Estratto del documento —
Scrittura Odeporica – C’è un momento, dopo ogni viaggio, in cui ci si accorge che non si può davvero “tornare”.
Il luogo a cui si fa ritorno è lo stesso, ma noi non lo siamo più.
Cos’è allora che decreta il ritorno?
Il luogo che ci accoglie, o la nuova disposizione interiore che sentiamo appartenerci?
Vi ho parlato di Itaca nel mio ultimo articolo sulla Scrittura Odeporica, paragonandola alla meta che ci attende, ma anche di come rappresenti la soglia da cui ripartire.
Ogni ritorno porta con sé una trasformazione silenziosa: ciò che abbiamo visto, toccato, compreso, continua a muoversi dentro di noi, spingendoci verso nuove partenze.
È questo fluire di sensazioni ed emozioni, finalmente riconosciute, che ci rende via via più consapevoli della realtà in cui viviamo, e pronti a interagirvi con strumenti nuovi.
Ora riusciamo a liberarci da quei pensieri la cui origine ci era ignota.
Possiamo lasciarli andare con la certezza che sapremo trattenere solo ciò che di importante, per molto tempo, non avevamo compreso.
Nella Scrittura Odeporica — da Omero a Goethe, fino a Sepúlveda — il viaggio si rivela come un gesto circolare, mai davvero compiuto.
Il viandante che rientra non chiude un percorso, ma apre un nuovo capitolo della propria conoscenza.
La meta diventa così il punto d’origine di un’altra partenza, di un nuovo sguardo sul mondo e su sé stessi.
Ed è giusto che sia così: se noi non siamo più le stesse persone, nemmeno il luogo a cui faremo ritorno lo sarà.
Perché sarà cambiato il nostro atteggiamento nei confronti di ciò che avevamo lasciato.
In fondo, non si viaggia per ritornare.
Lo si fa per rispondere a un bisogno, qualunque ne sia l’origine.
In quel momento ci stiamo ascoltando: stiamo assecondando ciò che in quel momento ci spinge fuori dall’ordinario.
Sarà importante, poi, comprendere come ritornare:
con quali occhi, con quale voce, con quale parte di sé si sceglie di riprendere il cammino.

Dati archiviati —
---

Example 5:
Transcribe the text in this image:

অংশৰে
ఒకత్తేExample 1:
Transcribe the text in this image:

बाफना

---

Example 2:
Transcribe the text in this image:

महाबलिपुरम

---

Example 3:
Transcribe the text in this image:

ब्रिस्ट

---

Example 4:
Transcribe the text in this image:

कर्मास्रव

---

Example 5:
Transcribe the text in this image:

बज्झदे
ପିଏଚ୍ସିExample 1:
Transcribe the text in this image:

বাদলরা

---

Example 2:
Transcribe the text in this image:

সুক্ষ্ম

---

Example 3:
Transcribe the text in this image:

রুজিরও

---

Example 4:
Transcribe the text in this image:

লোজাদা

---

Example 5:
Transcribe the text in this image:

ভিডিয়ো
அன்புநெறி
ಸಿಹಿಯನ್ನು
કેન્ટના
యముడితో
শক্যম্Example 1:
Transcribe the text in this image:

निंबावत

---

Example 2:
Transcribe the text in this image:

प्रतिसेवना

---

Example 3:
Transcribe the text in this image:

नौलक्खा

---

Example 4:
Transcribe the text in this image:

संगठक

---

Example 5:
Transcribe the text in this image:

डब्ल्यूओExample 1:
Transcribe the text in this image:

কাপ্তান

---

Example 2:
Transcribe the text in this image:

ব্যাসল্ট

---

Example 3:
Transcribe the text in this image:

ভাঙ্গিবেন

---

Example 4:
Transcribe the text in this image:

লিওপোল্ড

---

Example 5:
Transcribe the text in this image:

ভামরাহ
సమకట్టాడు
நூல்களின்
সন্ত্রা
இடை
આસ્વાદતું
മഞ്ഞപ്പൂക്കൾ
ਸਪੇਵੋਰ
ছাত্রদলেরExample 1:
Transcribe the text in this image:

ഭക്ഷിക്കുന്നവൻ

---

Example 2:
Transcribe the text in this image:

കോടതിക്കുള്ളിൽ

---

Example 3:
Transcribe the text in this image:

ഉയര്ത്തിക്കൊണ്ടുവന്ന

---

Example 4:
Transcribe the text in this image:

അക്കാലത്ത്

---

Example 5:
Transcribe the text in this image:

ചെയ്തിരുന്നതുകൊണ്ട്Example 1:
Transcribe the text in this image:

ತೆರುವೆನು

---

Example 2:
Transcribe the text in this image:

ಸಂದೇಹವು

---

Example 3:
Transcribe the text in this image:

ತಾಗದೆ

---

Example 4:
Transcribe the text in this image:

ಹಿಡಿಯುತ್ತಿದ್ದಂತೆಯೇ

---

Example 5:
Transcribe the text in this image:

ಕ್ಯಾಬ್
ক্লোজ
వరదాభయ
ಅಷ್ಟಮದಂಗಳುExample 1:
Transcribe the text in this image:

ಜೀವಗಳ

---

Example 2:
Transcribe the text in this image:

Informazioni sul compito —
Riscrivi tutto il testo sulla scrittura odeporica da "Il luogo che" fino a "ci era ignota.", cambiando "trasformazione silenziosa" in "trasformazione profonda". Il materiale proviene da un'altra fonte.

Soluzione proposta —
Il luogo che ci accoglie, o la nuova disposizione interiore che sentiamo appartenerci?
Vi ho parlato di Itaca nel mio ultimo articolo sulla Scrittura Odeporica, paragonandola alla meta che ci attende, ma anche di come rappresenti la soglia da cui ripartire.
Ogni ritorno porta con sé una trasformazione profonda: ciò che abbiamo visto, toccato, compreso, continua a muoversi dentro di noi, spingendoci verso nuove partenze.
È questo fluire di sensazioni ed emozioni, finalmente riconosciute, che ci rende via via più consapevoli della realtà in cui viviamo, e pronti a interagirvi con strumenti nuovi.
Ora riusciamo a liberarci da quei pensieri la cui origine ci era ignota.